To answer that, we need to look to the past. Historically, we were taught that blood transfusions were harmless interventions that strengthened the patient. In theory, it was an easy process. We would find units of blood products that match the patient, hang the product, and transfuse. We believed that a transfusion would make the patient “better” and ready for the next round of medical treatment—just like replacing an old pair of shoes. But a landmark study in 1999, and a great deal of reliable guidance published since, tells us that transfusion often is not the best approach.*
Still, successful PBM implementation requires expertise, experience, and a deep commitment to change. To overcome the obstacles to implementation, we first have to overcome long-held habits and perceptions.
- Establishing an effective PBM program is challenging. There are countless layers to each level of adoption across many service lines. Navigating the challenges requires a strong, accountable subject matter expert and a reliable system for gathering and evaluating performance indicators.
- Patient blood management touches nearly every department and clinician in a hospital, which makes it hard to find a home for the service. Program ownership is not often clear in the same way that Radiology owns X-rays or Cardiology owns EKGs and stress tests, so an accountable owner is vital to ensure continuity and consistency across all phases and areas of patient care.
- Most transfusion education is passed along via word of mouth and is often stuck in a “this is how we’ve always done it” mindset. While SABM and AABB offer learning programs, PBM is generally not an area of focus in medical schools, residencies, or nursing education. New clinicians are at the mercy of old belief systems.
- Transfusion continues to be perceived as a harmless procedure. As a result, it’s one of the most common procedures performed in U.S. hospitals, with physicians often having no clear reason for writing the order. Additionally, some physicians see PBM as a religious accommodation only, while others view PBM as just one more way that hospitals are trying to dictate their practice.
While the list of obstacles goes on and on, so does the list of benefits.
- For the patient, PBM eliminates exposure to the adverse effects of transfusion, which can include a dangerous reaction, fluid overload, human error (the most common), infection, or cancer recurrence.
- The physician is more successful, providing better clinical outcomes by minimizing risk and reducing the likelihood of infection and length of stay (including ICU stays).
- Nurses spend less time performing the tasks associated with transfusion, including less time watching for reactions, which translates into more quality time with the patient.
- The hospital benefits through reduced purchase and handling costs throughout the facility, including less spending on crossmatches, tubing, and blood products, all of which are built into the DRG overall charge.
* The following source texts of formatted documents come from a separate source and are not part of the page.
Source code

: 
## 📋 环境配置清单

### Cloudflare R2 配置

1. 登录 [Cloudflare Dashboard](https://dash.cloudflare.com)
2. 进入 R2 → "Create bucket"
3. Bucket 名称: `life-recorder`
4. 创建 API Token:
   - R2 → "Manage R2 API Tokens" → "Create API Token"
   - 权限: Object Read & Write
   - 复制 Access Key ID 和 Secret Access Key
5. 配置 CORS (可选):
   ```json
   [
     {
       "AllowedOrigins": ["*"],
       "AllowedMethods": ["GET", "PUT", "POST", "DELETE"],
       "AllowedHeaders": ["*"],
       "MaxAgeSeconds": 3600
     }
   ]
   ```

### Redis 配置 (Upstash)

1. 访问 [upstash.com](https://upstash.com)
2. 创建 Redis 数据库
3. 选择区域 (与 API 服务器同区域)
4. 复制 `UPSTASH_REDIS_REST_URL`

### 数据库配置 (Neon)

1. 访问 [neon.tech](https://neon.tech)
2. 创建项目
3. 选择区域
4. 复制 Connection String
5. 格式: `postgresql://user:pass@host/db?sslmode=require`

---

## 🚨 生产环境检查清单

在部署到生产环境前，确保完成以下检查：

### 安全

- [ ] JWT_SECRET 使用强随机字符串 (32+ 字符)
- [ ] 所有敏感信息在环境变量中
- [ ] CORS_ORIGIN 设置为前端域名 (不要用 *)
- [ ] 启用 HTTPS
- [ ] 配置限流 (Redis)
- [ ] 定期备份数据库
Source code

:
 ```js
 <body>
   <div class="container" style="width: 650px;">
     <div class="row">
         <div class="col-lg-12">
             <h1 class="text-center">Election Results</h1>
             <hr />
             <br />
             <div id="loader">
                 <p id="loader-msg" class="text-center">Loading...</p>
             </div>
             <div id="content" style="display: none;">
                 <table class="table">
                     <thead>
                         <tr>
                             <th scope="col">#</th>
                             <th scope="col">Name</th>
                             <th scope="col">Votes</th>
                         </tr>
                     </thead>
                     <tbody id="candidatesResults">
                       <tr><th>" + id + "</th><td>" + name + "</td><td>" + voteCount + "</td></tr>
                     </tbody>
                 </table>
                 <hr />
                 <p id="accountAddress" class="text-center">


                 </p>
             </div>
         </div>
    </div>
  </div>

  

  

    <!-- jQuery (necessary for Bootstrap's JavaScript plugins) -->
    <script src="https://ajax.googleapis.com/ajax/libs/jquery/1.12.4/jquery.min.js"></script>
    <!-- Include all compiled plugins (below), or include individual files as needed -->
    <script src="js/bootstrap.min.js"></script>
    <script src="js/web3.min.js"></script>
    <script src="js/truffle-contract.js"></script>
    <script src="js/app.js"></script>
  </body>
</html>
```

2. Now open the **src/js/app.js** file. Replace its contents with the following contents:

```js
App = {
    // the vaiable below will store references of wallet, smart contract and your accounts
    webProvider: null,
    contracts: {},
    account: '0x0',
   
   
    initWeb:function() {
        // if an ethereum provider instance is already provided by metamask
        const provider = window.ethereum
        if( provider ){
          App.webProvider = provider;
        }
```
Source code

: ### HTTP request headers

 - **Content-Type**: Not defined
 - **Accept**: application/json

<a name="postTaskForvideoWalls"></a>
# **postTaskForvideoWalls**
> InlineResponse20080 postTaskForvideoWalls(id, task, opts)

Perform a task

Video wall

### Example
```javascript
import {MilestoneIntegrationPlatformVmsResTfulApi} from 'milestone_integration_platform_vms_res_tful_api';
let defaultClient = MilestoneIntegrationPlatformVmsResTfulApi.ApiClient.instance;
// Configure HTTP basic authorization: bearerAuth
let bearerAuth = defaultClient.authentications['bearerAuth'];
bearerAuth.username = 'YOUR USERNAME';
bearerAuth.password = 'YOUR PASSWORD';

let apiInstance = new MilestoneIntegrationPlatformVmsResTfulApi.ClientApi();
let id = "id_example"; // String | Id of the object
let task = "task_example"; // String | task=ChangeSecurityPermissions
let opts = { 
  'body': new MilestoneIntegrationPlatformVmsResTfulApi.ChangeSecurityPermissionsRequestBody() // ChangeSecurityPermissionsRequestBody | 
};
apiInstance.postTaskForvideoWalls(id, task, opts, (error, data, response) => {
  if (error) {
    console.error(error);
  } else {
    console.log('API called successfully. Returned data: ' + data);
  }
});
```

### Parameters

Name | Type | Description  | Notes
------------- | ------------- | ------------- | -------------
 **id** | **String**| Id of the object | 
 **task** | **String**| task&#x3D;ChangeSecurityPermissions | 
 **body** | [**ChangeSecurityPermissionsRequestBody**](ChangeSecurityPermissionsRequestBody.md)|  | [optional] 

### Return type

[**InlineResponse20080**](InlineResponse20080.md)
Plus, The Joint Commission now offers facility-level certification in patient blood management.
- Ultimately, PBM enables the hospital to better serve its community because reduced transfusion rates increase the likelihood that blood products are available for those who truly need them, such as patients with sickle cell anemia, people with chronic illness involving bone marrow production, and accident victims who have acute, life-threatening blood loss. With PBM, blood blank staff can focus on processing, storing, and delivering blood products where they are needed most.
The evidence supporting a structured patient blood management program is abundant, but change is difficult. For those considering PBM, the thought of taking that first step might be the biggest obstacle of all. That’s why we’re especially proud of the leadership and documented success of our customers and our ability to work with them to drive clinical and financial improvement. We know that it is possible to break out of the old mindsets, and that the rewards are well worth the effort. Based on our experience, it makes sense for healthcare leaders to ask: Why don’t we have a patient blood management program?